En un lenguaje endecasilábico con un tono altisonante que logra aunar metafóricas esencias de singular fuerza neoexpresionista, Santano avanza por los años, por la amargura “triste entre los álamos “, confrontando esencias, la del padre, la suya, acercando posturas y tratando de recuperar esa mirada “ausente”.
En muchas ocasiones, la historia puede ser revisada desde la mentira. No olvidemos que la literatura es ficción bien escrita, quimera, disimulo, apariencia que nos hace soñar o llorar, sentir que nuestro tiempo no ha sido inútil. Una mentira que es verdad, como decía aquel personaje del poema de Ángel González. El que lee lo entiende como verdadero, como auténtico, como construido desde la esencia, desde la raíz, aunque todo sea palabra en el tiempo.

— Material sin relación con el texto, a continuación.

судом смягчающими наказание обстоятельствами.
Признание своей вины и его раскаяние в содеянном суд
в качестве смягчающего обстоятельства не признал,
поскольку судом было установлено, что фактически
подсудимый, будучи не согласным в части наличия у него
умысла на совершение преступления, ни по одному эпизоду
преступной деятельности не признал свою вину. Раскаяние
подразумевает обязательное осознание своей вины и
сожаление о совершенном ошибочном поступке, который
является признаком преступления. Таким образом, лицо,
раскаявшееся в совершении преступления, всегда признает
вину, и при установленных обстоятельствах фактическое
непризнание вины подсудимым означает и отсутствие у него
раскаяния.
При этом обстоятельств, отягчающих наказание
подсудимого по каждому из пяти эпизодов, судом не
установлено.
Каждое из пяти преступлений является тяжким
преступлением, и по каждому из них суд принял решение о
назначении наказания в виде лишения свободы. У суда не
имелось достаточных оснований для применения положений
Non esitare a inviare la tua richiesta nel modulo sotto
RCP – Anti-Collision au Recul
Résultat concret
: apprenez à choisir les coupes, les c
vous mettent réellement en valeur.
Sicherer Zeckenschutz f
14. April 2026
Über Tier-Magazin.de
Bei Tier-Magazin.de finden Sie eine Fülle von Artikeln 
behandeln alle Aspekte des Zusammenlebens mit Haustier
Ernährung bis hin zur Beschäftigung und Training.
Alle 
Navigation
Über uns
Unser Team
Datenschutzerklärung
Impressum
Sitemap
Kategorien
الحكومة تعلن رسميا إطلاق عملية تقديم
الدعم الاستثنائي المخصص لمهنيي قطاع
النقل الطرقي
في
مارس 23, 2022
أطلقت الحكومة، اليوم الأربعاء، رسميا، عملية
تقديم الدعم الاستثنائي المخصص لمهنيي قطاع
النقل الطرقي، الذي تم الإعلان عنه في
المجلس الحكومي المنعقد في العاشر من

Y esa herida está ahí, lo habita todo, lo construye todo. Es real: “Sangra por la boca y no es olvido”. Hay una dolorosa incomprensión. Una bajada al infierno para saber si este tiene alguna dilucidación, algún argumento que ofrecernos para calmar nuestro tormento. El poeta la necesita tanto como aquel niño que “ansiaba ver al padre de regreso”. Una poesía que en su dolencia estalla y nace también para la esperanza, porque se está limpiando la herida, se usa el alcohol de los días, el alcohol de la ausencia y el “betadine” de la lírica, de la palabra escrita, que es como un reclamo, como un acto medicinal y vicario. El poema se convierte en una povidona yodada capaz de luchar y vencer los microorganismos y bacterias de la memoria: “¡Qué accesible la herida todavía/ qué dolor tan profundo, qué martirio/ haberte amado solo en la auroras,/ de nuevo ya perdido en los placeres/ del cuerpo y las decrépitas tabernas!”.

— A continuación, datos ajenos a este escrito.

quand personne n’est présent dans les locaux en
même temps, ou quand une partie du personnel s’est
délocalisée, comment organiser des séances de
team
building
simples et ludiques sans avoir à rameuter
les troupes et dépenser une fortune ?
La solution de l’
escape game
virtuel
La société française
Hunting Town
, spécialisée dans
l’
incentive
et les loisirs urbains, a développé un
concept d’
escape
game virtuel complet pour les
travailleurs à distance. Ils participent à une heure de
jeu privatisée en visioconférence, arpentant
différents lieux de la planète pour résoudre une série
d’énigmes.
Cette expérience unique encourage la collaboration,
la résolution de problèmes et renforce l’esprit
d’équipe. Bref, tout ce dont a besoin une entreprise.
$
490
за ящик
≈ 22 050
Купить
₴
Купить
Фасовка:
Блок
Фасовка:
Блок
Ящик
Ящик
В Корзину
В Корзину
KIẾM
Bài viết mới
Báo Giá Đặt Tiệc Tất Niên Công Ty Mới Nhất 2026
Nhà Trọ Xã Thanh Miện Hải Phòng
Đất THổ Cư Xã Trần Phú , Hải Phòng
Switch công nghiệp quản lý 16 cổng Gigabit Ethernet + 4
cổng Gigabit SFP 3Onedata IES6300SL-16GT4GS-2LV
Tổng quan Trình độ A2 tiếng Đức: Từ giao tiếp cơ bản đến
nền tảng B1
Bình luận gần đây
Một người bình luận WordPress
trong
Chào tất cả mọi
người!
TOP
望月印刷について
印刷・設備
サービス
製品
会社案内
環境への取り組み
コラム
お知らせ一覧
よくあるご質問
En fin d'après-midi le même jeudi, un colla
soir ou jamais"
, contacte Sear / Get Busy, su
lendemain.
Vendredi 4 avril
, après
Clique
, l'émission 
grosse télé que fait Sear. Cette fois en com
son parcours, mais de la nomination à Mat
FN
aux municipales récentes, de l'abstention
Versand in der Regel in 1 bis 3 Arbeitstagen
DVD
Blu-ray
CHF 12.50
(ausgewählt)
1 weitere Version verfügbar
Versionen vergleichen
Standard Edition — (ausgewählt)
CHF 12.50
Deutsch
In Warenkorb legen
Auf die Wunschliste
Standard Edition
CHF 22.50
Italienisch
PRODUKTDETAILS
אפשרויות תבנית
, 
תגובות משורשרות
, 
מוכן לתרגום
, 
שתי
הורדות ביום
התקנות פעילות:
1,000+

Poesía confesional donde las antítesis se conforman en su dureza (“Confieso que te odié luego de amarte”) y no hay calma ni remanso en el que solazarse como no sea en la palabra en sí, que al brotar rauda y sincera enciende el poema de dolorosa solemnidad. Pero no quiere dejarlo todo en el lodazal de la historia, y la esperanza surge. El tiempo parece corregirlo todo y el poeta quiere “creer que aún no es tarde”. Un regreso al origen que es como un encuentro con el abismo y el silencio, la grisura de lo perecedero, el anticlímax de lo desolador mientras en el epitafio de los dos poemas finales surge un recuerdo de Hernández y Ramón Sijé en ese “hundiré mis manos en la tierra para poblar su vientre de versos y palabras”.
En definitiva, una lírica poderosa, sentenciosa, sublime para el corazón y también “cura domine” para el espíritu, espacio para aliviar el sentimiento y los restos del naufragio de la vida.